**WHAT YOU NEED TO DO**
Give the entries below again, word for word, and leave out the images.

THE RECORDS START

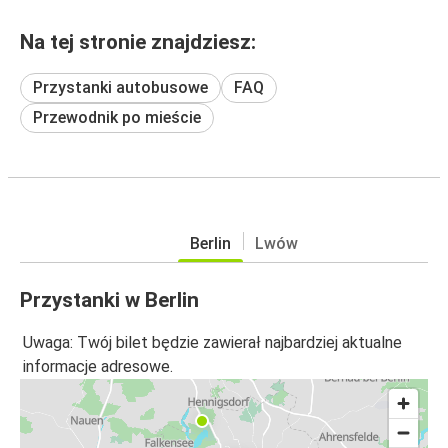
Na tej stronie znajdziesz:
Przystanki autobusowe
FAQ
Przewodnik po mieście
Berlin
Lwów
Przystanki w Berlin
Uwaga: Twój bilet będzie zawierał najbardziej aktualne
informacje adresowe.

THE RECORDS END

**EXERCISE RESPONSE**
Na tej stronie znajdziesz:
Przystanki autobusowe
FAQ
Przewodnik po mieście
Berlin
Lwów
Przystanki w Berlin
Uwaga: Twój bilet będzie zawierał najbardziej aktualne
informacje adresowe.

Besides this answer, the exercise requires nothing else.